Três meses depois de um terremoto devastador no Nepal em 2016, Mía viaja para Chamonix para competir em uma corrida no Mont Blanc (80km). A atleta está especialmente sensível a esta competição, pois, ainda de luto e luto pela morte de familiares e amigos, quer fazer algo pelo seu país e trazer notícias positivas para casa na viagem de regresso. Porém, Mia nunca havia corrido tantos quilômetros em uma corrida antes.
O percurso foi muito difícil, mas sua mentalidade positiva, determinada e abnegada a ajudou a vencer novamente e cruzar a linha de chegada em primeiro lugar, e ao alcançá-lo, com emoção à superfície e felicidade infinita, ela tira de sua bolsa a bandeira vermelha do Nepal e começa a agitá-la ao ritmo de aplausos e felicitações dos espectadores. Esse momento foi captado pela mídia e virou capa de todos os jornais do dia seguinte. Mia começou a ser a partir desse dia um motivo de esperança para todos os nepaleses, mas, sobretudo, para as jovens que viviam, como ela antes, em pequenas aldeias trabalhando na terra para sobreviver.

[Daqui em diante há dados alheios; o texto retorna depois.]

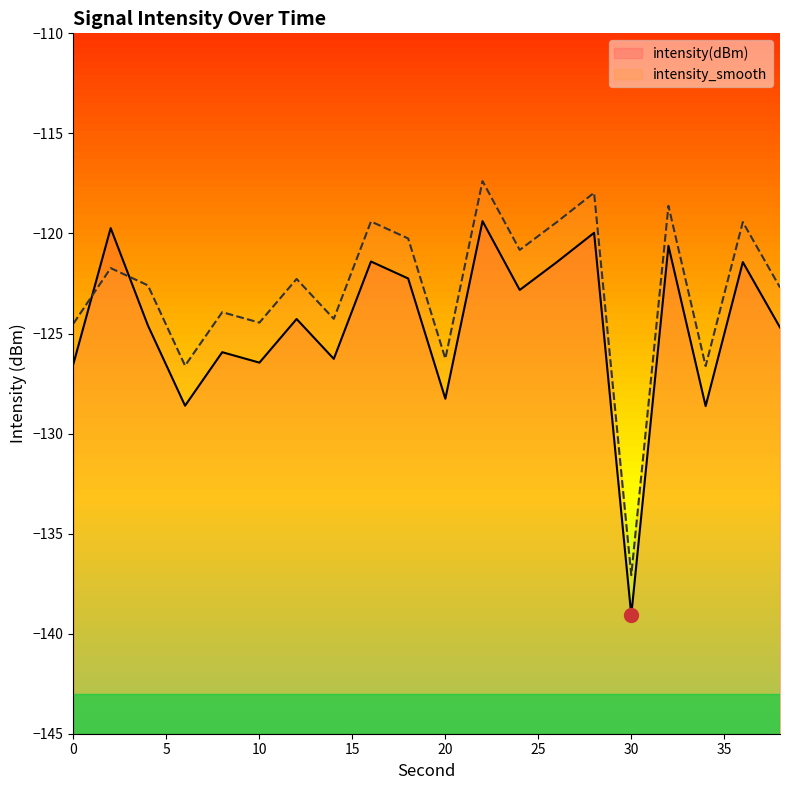

True or false: intensity(dBm) has more than 2 points higher than both neighbors.

True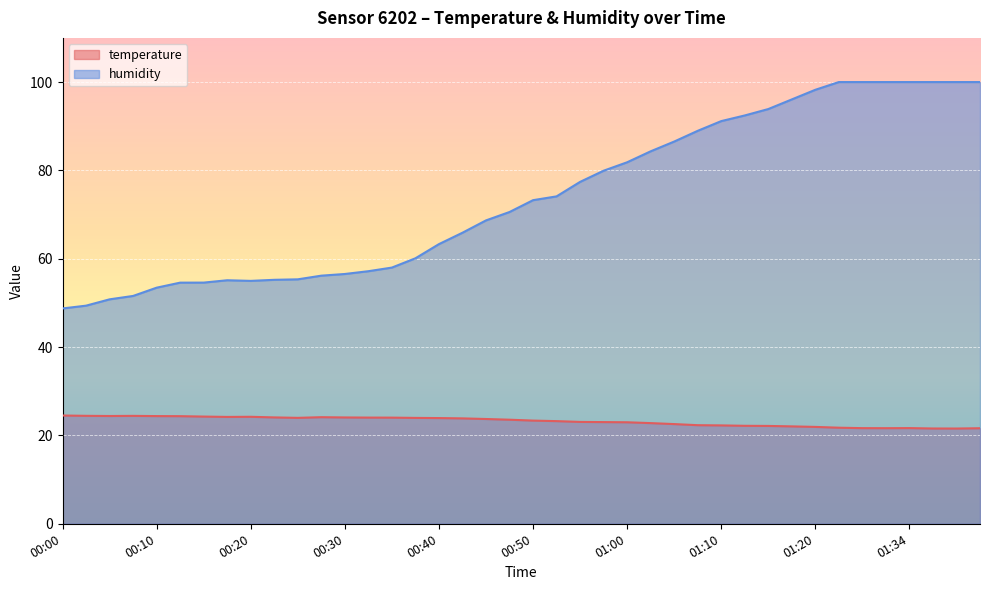

Which series has the largest total across all categories?

humidity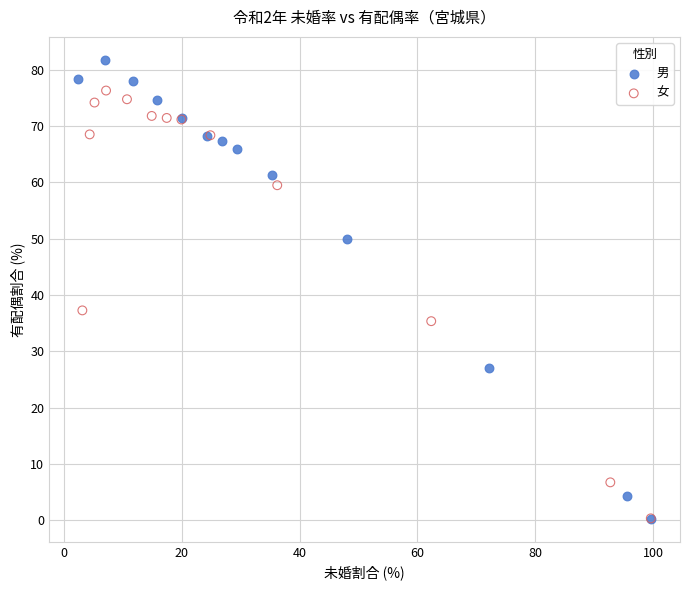

Which series has the widest spread of Y values?

男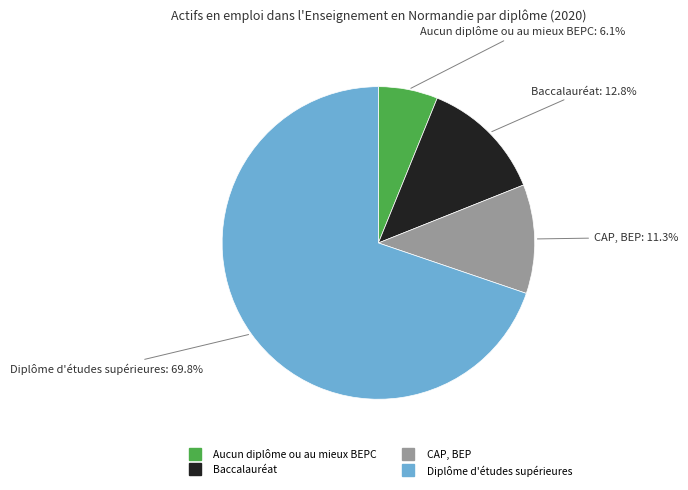

Which has a higher value, CAP, BEP or Aucun diplôme ou au mieux BEPC?

CAP, BEP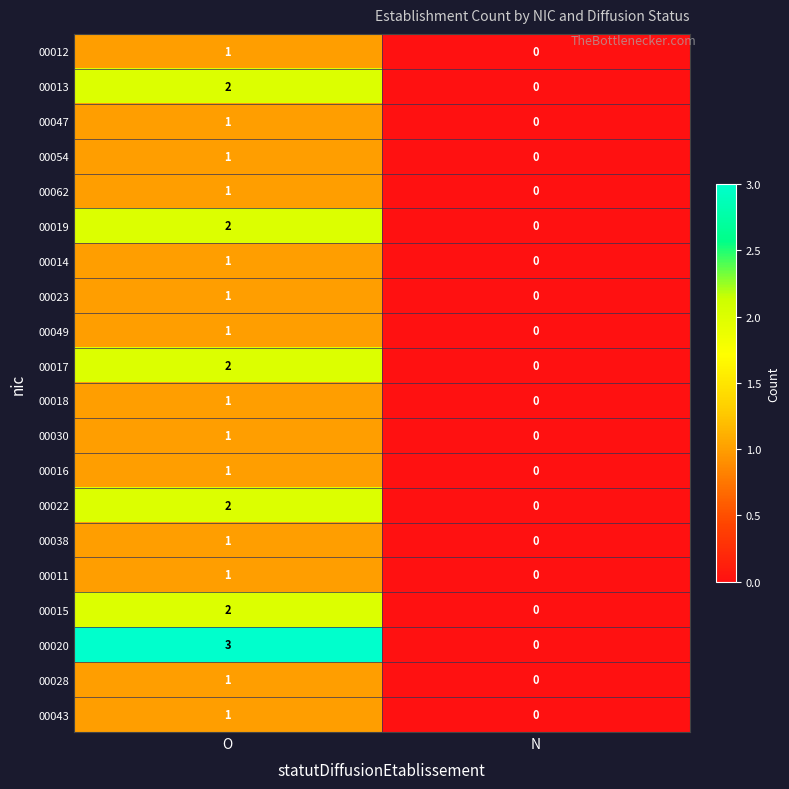

Rank the categories by 00049 value from highest to lowest.

O, N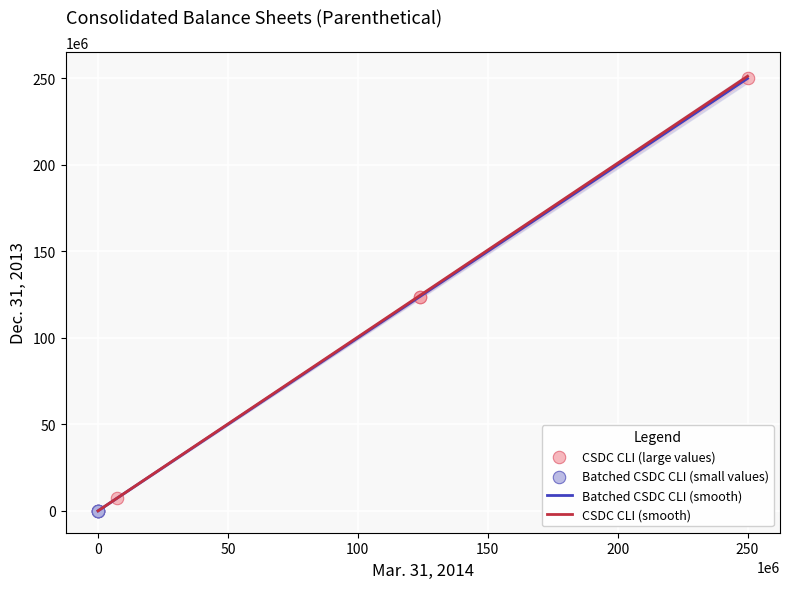

Which series has the widest spread of Y values?

CSDC CLI (large values)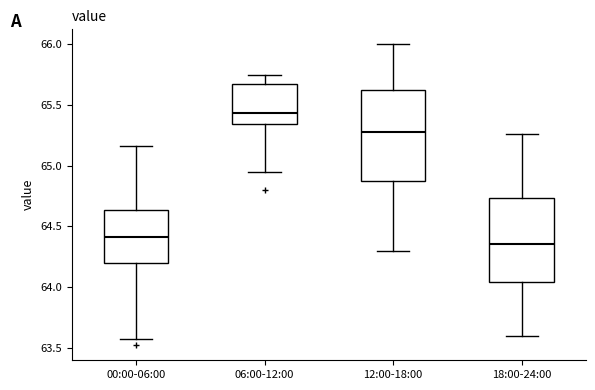

Which box is the tallest, from its lower edge to its upper edge?

12:00-18:00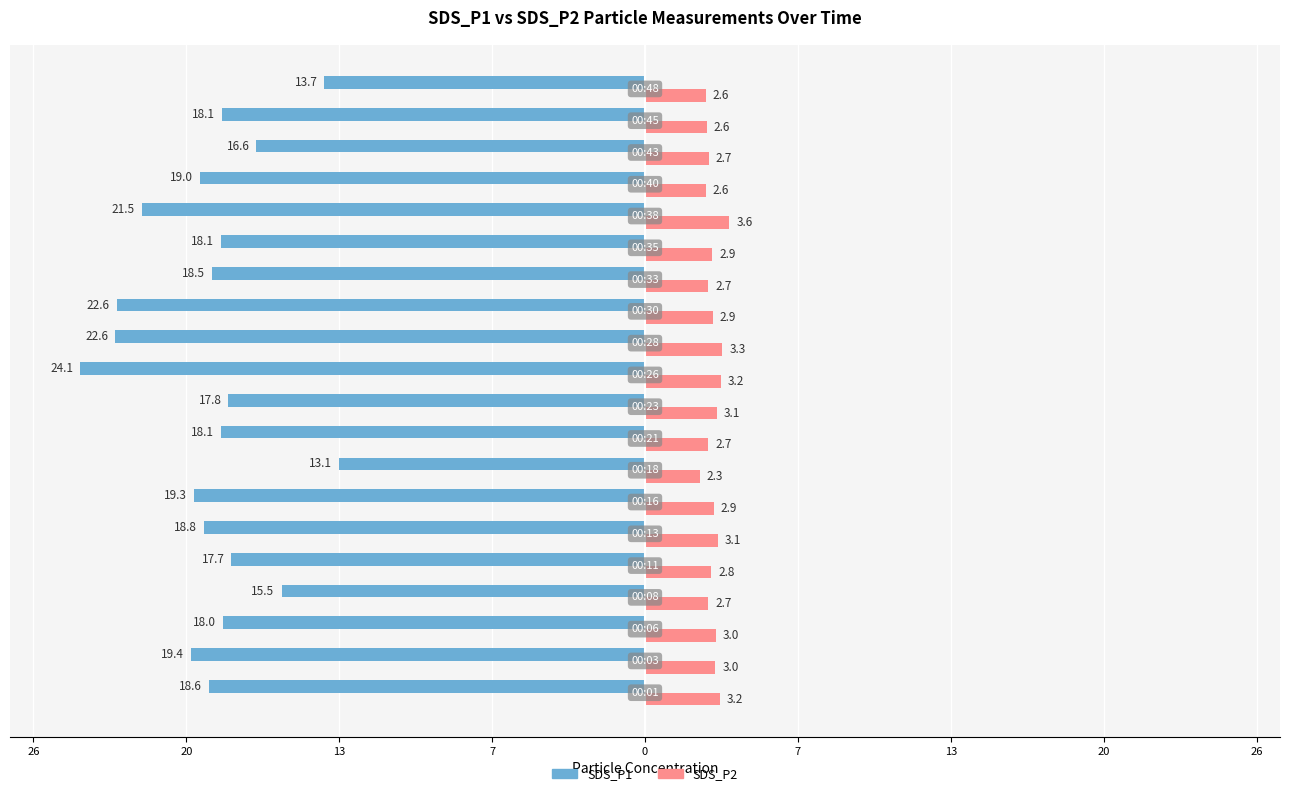

What are all the series names shown in the legend?

SDS_P1, SDS_P2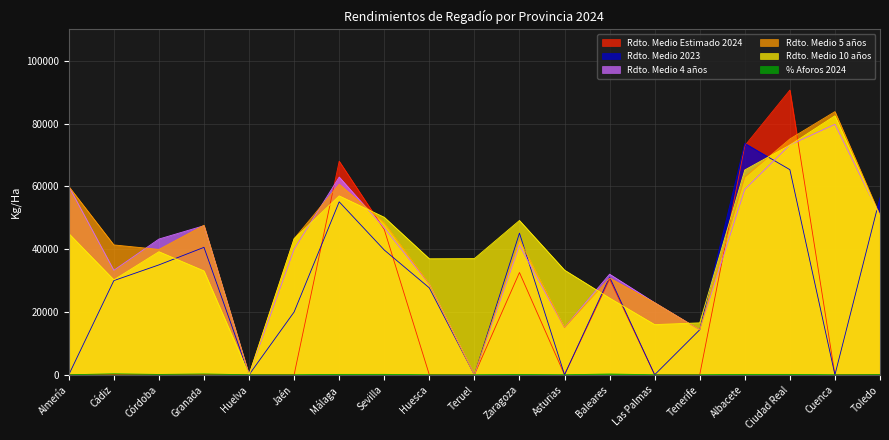

What is the label of the 8th point from the left?

Sevilla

Em 2017, Rai recebeu o prêmio National Geographic Adventurer of the Year e, em 2018, o prêmio Asian Game Changers.
A partir deste momento, Mia decide que quer partilhar a sua paixão e o seu “dom” com todos os seus colegas e espalhar a sua energia e positividade por toda a sua cidade e país. Atualmente dirige o projeto “Exchange and Empower” em conjunto com a organização Hong Kong Trail Running Women, um programa que tem como fundamento ajudar jovens atletas que queiram competir, treinar e receber uma formação profissional. Os atletas nepaleses têm a oportunidade de viajar para Hong Kong para competir em corridas locais.
Graças a Mia, muitas meninas e mulheres poderão agitar a bandeira do Nepal como ela fez antes, quando alcançarem a linha de chegada.